The exponential function, which we will look at in the next chapter, allows us to write complex numbers in a polar form:

$z = r e^{i \varphi}$

where we have used the Euler’s formula:

$e^{i \varphi} = \cos(\varphi) + i \sin (\varphi).$

In this representation, certain operations become much easier.

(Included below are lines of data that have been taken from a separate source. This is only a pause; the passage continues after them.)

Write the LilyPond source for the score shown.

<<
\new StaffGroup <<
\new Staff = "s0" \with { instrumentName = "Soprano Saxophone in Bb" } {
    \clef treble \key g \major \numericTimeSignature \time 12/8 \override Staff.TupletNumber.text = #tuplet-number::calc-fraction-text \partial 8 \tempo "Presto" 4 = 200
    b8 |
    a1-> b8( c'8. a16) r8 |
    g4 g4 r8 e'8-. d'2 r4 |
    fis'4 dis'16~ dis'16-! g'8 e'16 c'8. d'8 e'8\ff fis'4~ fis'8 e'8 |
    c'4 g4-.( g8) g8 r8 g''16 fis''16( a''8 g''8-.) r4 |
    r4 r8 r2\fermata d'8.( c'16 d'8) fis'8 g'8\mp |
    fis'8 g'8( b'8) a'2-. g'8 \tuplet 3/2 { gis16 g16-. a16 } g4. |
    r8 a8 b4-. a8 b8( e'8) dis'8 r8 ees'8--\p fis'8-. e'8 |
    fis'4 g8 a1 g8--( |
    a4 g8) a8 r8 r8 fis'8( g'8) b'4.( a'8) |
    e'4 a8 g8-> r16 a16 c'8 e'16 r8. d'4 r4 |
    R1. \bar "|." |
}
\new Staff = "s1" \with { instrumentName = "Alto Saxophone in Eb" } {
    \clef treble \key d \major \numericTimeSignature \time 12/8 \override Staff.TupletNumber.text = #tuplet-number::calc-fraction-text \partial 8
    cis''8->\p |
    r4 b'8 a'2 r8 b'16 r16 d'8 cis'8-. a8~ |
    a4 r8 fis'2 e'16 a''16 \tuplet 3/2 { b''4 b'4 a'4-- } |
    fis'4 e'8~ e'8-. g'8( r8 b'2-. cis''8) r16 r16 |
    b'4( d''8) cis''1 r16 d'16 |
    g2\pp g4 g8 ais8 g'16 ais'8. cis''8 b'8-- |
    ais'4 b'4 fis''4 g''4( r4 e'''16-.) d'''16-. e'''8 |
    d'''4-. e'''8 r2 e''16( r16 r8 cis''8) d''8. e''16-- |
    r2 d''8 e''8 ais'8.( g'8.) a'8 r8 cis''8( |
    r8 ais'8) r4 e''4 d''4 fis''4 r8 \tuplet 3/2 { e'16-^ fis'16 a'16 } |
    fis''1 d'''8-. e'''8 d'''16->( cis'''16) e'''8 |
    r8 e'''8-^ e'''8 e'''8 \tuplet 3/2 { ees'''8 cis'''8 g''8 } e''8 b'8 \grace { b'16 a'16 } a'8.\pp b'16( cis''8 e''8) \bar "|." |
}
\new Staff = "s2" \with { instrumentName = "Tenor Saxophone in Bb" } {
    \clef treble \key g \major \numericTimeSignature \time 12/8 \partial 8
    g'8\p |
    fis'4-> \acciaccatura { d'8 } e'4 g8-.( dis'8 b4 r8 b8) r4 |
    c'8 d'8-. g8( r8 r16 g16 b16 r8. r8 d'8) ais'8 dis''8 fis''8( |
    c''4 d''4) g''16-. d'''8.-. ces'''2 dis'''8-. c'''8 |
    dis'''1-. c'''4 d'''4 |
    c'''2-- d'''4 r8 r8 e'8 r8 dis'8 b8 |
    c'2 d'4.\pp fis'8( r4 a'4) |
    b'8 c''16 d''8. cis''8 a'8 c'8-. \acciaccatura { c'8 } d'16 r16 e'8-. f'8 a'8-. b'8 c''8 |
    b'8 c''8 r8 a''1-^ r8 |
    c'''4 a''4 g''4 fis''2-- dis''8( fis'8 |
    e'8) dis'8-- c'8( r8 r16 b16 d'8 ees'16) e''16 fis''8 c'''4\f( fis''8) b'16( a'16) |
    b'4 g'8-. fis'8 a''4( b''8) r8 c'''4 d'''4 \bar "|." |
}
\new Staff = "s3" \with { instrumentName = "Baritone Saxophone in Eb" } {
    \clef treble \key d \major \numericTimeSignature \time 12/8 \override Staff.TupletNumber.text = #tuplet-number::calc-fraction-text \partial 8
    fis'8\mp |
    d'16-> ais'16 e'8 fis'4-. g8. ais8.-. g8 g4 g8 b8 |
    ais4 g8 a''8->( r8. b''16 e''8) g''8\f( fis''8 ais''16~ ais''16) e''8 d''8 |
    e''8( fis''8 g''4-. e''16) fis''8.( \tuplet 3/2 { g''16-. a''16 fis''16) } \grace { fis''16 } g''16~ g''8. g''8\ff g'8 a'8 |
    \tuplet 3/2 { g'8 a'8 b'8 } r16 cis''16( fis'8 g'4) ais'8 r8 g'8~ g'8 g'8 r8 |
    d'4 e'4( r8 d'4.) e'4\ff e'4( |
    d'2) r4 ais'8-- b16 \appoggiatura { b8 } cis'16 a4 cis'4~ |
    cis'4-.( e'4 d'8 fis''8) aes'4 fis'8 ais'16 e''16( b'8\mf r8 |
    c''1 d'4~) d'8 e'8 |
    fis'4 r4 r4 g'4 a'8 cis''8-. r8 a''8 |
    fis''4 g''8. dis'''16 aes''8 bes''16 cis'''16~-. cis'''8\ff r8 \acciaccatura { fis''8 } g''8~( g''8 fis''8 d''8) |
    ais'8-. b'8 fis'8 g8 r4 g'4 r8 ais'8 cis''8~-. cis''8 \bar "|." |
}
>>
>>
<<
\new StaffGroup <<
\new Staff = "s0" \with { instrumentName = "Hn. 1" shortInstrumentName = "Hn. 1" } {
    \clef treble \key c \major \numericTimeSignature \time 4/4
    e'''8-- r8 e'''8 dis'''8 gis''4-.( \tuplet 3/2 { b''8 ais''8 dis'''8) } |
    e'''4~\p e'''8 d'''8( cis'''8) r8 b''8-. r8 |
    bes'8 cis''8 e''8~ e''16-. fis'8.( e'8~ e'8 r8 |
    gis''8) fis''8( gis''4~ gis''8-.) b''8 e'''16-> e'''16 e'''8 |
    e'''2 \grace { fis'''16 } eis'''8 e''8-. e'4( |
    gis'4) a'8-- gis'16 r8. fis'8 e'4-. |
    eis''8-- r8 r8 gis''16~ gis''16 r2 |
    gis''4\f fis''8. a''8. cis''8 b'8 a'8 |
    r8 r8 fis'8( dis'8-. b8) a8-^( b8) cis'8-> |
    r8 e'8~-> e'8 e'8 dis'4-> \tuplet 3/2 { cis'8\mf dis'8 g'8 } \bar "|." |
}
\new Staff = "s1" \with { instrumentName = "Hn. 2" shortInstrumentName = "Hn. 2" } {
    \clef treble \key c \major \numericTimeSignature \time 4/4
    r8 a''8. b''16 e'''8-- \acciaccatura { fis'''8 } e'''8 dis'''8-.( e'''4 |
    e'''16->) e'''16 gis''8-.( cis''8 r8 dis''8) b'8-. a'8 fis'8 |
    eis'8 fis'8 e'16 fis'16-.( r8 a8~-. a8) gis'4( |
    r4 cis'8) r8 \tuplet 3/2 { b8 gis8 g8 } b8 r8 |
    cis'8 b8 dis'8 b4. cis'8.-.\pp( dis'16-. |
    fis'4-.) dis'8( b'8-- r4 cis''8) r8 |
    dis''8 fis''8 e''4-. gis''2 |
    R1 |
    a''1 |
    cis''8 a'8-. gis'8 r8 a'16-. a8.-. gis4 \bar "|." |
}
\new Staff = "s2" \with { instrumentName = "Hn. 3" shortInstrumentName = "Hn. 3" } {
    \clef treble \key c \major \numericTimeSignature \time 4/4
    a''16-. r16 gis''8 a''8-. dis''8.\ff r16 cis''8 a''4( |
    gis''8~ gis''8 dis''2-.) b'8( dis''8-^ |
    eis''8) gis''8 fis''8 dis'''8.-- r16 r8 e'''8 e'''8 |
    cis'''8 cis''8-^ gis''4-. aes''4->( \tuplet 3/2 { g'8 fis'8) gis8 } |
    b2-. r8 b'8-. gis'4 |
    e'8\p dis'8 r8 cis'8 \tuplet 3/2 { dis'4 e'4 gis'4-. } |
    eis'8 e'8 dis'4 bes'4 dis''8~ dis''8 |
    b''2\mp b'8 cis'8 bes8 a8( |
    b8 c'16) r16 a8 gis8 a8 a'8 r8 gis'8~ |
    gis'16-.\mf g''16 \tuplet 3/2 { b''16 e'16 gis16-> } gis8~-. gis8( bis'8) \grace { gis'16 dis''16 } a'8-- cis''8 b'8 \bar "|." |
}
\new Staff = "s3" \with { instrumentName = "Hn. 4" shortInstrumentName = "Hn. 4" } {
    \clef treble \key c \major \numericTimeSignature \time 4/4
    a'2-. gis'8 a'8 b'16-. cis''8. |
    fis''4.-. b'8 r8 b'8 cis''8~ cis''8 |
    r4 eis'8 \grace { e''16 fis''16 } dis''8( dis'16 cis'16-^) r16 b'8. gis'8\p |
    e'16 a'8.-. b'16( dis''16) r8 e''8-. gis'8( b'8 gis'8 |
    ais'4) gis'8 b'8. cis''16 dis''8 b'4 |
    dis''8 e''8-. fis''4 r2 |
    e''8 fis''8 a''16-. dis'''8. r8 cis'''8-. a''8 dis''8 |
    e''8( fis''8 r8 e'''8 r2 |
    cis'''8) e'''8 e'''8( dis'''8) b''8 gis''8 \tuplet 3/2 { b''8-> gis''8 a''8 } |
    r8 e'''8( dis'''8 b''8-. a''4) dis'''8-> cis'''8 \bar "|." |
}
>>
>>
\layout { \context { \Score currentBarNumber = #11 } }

For example,

$z_1 \cdot z_2 = r_1 r_2 e^{i(\varphi_1 + \varphi_2)}, \quad z^n = r^n e^{in \varphi}$

for all powers $$n \in \mathbb{Z}$$. If we write this using a complex number with unit modulus we recover de Moivre’s formula:

$(\cos \varphi + i \sin \varphi)^n = (e^{i \varphi})^n = e^{in \varphi} = \cos (n \varphi) + i \sin (n \varphi).$

Tip: Trigonometric identities

Trigonometric identities are also much easier to be recovered this way. For example, let us think about angle addition $$\theta + \varphi$$.

$e^{i(\theta + \varphi)} = e^{i \theta} e^{i \varphi}$

We Apply Euler’s formula to each complex number.

\begin{split}\begin{align} \cos (\theta + \varphi) + i \sin(\theta + \varphi) & = (\cos \theta + i \sin \theta)(\cos \varphi + i \sin \varphi) \\ & = \cos \theta \cos \varphi + i \cos \theta \sin \varphi + i \sin \theta \cos \varphi + i^2 \sin \theta \sin \varphi \\ & = (\cos \theta \cos \varphi - \sin \theta \sin \varphi) + i(\cos \theta \sin \varphi + \sin \theta \cos \varphi) \end{align} \end{split}

Equate real and imaginary parts on both sides:

$\begin{split}\cos (\theta + \varphi) = \cos \theta \cos \varphi - \sin \theta \sin \varphi \\ \sin (\theta + \varphi ) = \cos \theta \sin \varphi + \sin \theta \cos \varphi \end{split}$

The reader is encouraged to try to recover other trigonometric identities.